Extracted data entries
-------------------------

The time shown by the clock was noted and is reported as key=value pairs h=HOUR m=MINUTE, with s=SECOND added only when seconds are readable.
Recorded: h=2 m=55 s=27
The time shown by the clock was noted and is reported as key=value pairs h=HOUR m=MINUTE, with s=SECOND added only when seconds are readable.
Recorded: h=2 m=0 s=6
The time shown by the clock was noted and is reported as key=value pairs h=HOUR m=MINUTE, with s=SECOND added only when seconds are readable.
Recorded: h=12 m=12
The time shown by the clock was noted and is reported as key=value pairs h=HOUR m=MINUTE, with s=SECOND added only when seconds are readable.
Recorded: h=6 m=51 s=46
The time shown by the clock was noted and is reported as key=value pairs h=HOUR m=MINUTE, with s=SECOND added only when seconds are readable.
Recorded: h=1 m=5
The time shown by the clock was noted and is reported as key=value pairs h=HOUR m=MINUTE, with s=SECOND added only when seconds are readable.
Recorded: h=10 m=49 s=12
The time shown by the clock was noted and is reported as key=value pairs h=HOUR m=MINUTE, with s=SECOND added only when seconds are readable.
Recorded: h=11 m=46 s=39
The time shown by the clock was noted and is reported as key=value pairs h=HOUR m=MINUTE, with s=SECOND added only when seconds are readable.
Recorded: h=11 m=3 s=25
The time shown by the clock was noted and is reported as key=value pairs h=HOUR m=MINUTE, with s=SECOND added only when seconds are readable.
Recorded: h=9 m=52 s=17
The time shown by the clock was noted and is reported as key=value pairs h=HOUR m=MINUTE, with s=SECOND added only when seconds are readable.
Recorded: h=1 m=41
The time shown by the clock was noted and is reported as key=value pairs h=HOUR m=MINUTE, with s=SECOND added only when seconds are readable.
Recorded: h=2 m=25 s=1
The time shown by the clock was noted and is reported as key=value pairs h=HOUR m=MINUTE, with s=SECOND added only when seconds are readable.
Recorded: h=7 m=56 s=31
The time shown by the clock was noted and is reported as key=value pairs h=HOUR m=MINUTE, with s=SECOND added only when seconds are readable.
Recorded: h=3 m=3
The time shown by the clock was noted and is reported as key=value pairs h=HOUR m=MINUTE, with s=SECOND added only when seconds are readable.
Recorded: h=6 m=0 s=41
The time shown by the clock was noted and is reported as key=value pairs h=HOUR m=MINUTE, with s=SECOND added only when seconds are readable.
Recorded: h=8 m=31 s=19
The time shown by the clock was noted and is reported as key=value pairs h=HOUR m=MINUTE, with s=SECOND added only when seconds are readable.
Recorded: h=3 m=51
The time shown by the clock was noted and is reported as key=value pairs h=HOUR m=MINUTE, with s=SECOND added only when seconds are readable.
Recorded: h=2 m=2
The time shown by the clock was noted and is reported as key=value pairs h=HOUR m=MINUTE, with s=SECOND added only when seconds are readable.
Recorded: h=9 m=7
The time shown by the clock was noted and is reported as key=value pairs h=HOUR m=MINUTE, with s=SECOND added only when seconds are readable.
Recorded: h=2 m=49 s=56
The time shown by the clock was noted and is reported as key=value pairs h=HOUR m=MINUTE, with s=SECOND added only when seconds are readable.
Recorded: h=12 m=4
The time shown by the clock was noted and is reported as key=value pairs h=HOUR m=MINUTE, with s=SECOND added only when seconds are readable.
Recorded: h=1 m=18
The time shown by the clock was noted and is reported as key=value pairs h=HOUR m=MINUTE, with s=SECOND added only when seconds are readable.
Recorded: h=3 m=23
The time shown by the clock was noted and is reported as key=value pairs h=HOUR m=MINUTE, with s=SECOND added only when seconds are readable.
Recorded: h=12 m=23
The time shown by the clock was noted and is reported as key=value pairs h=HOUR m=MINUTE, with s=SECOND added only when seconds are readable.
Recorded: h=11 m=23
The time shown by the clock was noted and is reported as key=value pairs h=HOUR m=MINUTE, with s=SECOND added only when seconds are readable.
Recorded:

-------------------------

Work to do
Retype the lines above exactly as they appear, without any changes.

Response
The time shown by the clock was noted and is reported as key=value pairs h=HOUR m=MINUTE, with s=SECOND added only when seconds are readable.
Recorded: h=2 m=55 s=27
The time shown by the clock was noted and is reported as key=value pairs h=HOUR m=MINUTE, with s=SECOND added only when seconds are readable.
Recorded: h=2 m=0 s=6
The time shown by the clock was noted and is reported as key=value pairs h=HOUR m=MINUTE, with s=SECOND added only when seconds are readable.
Recorded: h=12 m=12
The time shown by the clock was noted and is reported as key=value pairs h=HOUR m=MINUTE, with s=SECOND added only when seconds are readable.
Recorded: h=6 m=51 s=46
The time shown by the clock was noted and is reported as key=value pairs h=HOUR m=MINUTE, with s=SECOND added only when seconds are readable.
Recorded: h=1 m=5
The time shown by the clock was noted and is reported as key=value pairs h=HOUR m=MINUTE, with s=SECOND added only when seconds are readable.
Recorded: h=10 m=49 s=12
The time shown by the clock was noted and is reported as key=value pairs h=HOUR m=MINUTE, with s=SECOND added only when seconds are readable.
Recorded: h=11 m=46 s=39
The time shown by the clock was noted and is reported as key=value pairs h=HOUR m=MINUTE, with s=SECOND added only when seconds are readable.
Recorded: h=11 m=3 s=25
The time shown by the clock was noted and is reported as key=value pairs h=HOUR m=MINUTE, with s=SECOND added only when seconds are readable.
Recorded: h=9 m=52 s=17
The time shown by the clock was noted and is reported as key=value pairs h=HOUR m=MINUTE, with s=SECOND added only when seconds are readable.
Recorded: h=1 m=41
The time shown by the clock was noted and is reported as key=value pairs h=HOUR m=MINUTE, with s=SECOND added only when seconds are readable.
Recorded: h=2 m=25 s=1
The time shown by the clock was noted and is reported as key=value pairs h=HOUR m=MINUTE, with s=SECOND added only when seconds are readable.
Recorded: h=7 m=56 s=31
The time shown by the clock was noted and is reported as key=value pairs h=HOUR m=MINUTE, with s=SECOND added only when seconds are readable.
Recorded: h=3 m=3
The time shown by the clock was noted and is reported as key=value pairs h=HOUR m=MINUTE, with s=SECOND added only when seconds are readable.
Recorded: h=6 m=0 s=41
The time shown by the clock was noted and is reported as key=value pairs h=HOUR m=MINUTE, with s=SECOND added only when seconds are readable.
Recorded: h=8 m=31 s=19
The time shown by the clock was noted and is reported as key=value pairs h=HOUR m=MINUTE, with s=SECOND added only when seconds are readable.
Recorded: h=3 m=51
The time shown by the clock was noted and is reported as key=value pairs h=HOUR m=MINUTE, with s=SECOND added only when seconds are readable.
Recorded: h=2 m=2
The time shown by the clock was noted and is reported as key=value pairs h=HOUR m=MINUTE, with s=SECOND added only when seconds are readable.
Recorded: h=9 m=7
The time shown by the clock was noted and is reported as key=value pairs h=HOUR m=MINUTE, with s=SECOND added only when seconds are readable.
Recorded: h=2 m=49 s=56
The time shown by the clock was noted and is reported as key=value pairs h=HOUR m=MINUTE, with s=SECOND added only when seconds are readable.
Recorded: h=12 m=4
The time shown by the clock was noted and is reported as key=value pairs h=HOUR m=MINUTE, with s=SECOND added only when seconds are readable.
Recorded: h=1 m=18
The time shown by the clock was noted and is reported as key=value pairs h=HOUR m=MINUTE, with s=SECOND added only when seconds are readable.
Recorded: h=3 m=23
The time shown by the clock was noted and is reported as key=value pairs h=HOUR m=MINUTE, with s=SECOND added only when seconds are readable.
Recorded: h=12 m=23
The time shown by the clock was noted and is reported as key=value pairs h=HOUR m=MINUTE, with s=SECOND added only when seconds are readable.
Recorded: h=11 m=23
The time shown by the clock was noted and is reported as key=value pairs h=HOUR m=MINUTE, with s=SECOND added only when seconds are readable.
Recorded:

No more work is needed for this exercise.